◆ What is required:
Among the lines of data below, reproduce only those from the one with "#1611, status: Todo -> Triage" through the one with "T143, label: Beta -> Alpha", exactly as they stand, both ends included.

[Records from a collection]
========================================================================

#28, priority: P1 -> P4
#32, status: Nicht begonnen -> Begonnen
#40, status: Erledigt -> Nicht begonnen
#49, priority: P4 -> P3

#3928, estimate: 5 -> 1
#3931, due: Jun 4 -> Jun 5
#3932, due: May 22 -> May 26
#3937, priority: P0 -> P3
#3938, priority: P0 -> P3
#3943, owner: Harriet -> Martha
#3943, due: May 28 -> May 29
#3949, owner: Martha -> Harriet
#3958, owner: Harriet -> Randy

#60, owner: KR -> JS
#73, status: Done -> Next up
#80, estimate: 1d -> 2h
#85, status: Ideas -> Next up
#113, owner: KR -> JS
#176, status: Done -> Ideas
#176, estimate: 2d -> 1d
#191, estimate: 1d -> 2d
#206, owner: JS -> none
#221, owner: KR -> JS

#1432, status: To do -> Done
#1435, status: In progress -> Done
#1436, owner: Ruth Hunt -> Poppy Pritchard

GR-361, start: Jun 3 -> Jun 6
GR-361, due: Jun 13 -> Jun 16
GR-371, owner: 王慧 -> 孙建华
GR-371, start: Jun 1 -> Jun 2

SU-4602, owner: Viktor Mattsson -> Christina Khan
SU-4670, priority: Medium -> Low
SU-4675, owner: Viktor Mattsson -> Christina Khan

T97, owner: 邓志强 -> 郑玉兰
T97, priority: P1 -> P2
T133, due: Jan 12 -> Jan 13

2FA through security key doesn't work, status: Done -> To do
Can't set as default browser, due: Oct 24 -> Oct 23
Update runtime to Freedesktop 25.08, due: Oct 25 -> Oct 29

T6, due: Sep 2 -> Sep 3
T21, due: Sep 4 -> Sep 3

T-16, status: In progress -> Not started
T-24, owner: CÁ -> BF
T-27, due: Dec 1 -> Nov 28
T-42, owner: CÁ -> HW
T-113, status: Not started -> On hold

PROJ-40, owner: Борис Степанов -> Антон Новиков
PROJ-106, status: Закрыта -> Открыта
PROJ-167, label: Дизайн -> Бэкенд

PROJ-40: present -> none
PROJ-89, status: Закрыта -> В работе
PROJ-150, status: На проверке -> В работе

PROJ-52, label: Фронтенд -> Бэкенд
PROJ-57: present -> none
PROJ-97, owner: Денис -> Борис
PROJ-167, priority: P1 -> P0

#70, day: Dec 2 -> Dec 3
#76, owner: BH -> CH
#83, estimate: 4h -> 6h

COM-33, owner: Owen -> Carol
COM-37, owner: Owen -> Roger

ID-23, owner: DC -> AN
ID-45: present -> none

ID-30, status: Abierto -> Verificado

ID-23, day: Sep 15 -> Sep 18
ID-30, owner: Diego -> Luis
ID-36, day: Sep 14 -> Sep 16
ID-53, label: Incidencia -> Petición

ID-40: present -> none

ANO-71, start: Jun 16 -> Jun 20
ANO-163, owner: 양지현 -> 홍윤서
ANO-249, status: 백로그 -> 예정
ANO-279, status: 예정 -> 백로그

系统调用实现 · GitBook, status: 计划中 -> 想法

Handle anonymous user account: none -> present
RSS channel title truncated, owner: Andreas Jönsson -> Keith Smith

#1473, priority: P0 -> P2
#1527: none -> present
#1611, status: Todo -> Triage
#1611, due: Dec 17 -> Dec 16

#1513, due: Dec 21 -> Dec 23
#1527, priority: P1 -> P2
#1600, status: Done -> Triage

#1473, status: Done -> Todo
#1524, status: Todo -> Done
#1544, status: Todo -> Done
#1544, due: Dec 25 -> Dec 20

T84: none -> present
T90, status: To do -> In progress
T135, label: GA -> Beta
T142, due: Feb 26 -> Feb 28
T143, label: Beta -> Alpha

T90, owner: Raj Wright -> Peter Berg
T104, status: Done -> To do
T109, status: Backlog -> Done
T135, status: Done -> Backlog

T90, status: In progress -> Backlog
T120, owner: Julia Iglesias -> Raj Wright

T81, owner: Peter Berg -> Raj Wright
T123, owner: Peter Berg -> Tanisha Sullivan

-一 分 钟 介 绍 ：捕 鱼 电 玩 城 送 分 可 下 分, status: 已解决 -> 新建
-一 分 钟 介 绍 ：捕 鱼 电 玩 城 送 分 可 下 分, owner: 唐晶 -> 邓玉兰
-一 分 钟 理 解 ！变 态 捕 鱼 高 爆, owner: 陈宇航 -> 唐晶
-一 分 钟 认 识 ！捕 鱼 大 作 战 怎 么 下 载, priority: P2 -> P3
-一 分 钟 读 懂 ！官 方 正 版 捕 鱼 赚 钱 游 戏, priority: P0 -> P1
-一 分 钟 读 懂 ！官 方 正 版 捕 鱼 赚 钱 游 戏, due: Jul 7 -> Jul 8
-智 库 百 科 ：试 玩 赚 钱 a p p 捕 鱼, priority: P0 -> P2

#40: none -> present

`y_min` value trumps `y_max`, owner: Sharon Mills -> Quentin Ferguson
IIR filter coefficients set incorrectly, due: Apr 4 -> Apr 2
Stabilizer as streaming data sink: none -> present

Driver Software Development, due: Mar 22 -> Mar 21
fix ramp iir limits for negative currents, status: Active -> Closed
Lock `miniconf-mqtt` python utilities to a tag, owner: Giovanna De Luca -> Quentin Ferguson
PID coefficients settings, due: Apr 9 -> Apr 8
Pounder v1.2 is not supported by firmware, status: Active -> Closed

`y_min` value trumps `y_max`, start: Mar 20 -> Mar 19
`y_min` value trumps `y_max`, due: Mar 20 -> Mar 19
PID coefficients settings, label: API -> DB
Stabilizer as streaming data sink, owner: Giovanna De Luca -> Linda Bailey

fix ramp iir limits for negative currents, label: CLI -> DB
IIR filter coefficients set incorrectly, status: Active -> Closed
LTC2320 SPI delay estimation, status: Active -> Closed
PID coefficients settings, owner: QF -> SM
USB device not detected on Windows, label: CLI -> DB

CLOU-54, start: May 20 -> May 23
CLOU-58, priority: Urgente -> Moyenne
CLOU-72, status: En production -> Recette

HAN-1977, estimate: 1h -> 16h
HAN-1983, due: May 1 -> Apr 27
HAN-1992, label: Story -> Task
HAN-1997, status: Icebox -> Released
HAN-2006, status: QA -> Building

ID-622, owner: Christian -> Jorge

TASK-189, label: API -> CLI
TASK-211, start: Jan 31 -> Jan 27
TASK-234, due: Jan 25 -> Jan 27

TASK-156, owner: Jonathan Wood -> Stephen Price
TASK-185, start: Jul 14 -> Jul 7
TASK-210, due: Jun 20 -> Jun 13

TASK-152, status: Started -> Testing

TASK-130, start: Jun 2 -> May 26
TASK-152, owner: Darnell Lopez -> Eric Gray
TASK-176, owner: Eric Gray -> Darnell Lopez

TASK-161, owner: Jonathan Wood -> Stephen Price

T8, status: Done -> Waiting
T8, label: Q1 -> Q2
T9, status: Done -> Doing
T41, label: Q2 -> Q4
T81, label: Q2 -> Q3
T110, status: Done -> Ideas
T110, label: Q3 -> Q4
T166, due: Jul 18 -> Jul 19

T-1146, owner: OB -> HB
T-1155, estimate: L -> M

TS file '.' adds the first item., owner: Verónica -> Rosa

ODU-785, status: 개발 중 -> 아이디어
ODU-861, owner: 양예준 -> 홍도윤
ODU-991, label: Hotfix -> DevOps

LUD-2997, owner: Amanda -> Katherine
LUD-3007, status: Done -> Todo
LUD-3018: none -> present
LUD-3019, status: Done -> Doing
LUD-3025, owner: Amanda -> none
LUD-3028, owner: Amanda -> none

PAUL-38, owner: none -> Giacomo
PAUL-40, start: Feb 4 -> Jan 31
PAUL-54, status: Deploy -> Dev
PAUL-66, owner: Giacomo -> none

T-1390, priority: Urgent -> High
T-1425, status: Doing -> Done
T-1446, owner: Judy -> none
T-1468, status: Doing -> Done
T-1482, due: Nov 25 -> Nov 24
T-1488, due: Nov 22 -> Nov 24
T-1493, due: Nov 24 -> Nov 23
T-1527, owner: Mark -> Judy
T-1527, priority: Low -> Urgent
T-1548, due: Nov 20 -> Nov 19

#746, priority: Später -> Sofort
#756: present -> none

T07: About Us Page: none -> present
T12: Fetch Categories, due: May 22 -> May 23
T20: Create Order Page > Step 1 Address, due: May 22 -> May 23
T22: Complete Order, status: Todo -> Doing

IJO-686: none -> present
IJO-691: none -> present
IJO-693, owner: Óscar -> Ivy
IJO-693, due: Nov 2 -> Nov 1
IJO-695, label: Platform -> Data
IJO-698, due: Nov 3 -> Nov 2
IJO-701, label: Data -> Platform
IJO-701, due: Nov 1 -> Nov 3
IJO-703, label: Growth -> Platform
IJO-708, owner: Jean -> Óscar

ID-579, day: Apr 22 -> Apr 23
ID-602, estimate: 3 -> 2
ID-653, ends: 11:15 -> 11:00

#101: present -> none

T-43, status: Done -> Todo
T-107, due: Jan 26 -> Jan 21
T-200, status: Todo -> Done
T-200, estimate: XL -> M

========================================================================

◆ Solution to this task:
#1611, status: Todo -> Triage
#1611, due: Dec 17 -> Dec 16

#1513, due: Dec 21 -> Dec 23
#1527, priority: P1 -> P2
#1600, status: Done -> Triage

#1473, status: Done -> Todo
#1524, status: Todo -> Done
#1544, status: Todo -> Done
#1544, due: Dec 25 -> Dec 20

T84: none -> present
T90, status: To do -> In progress
T135, label: GA -> Beta
T142, due: Feb 26 -> Feb 28
T143, label: Beta -> Alpha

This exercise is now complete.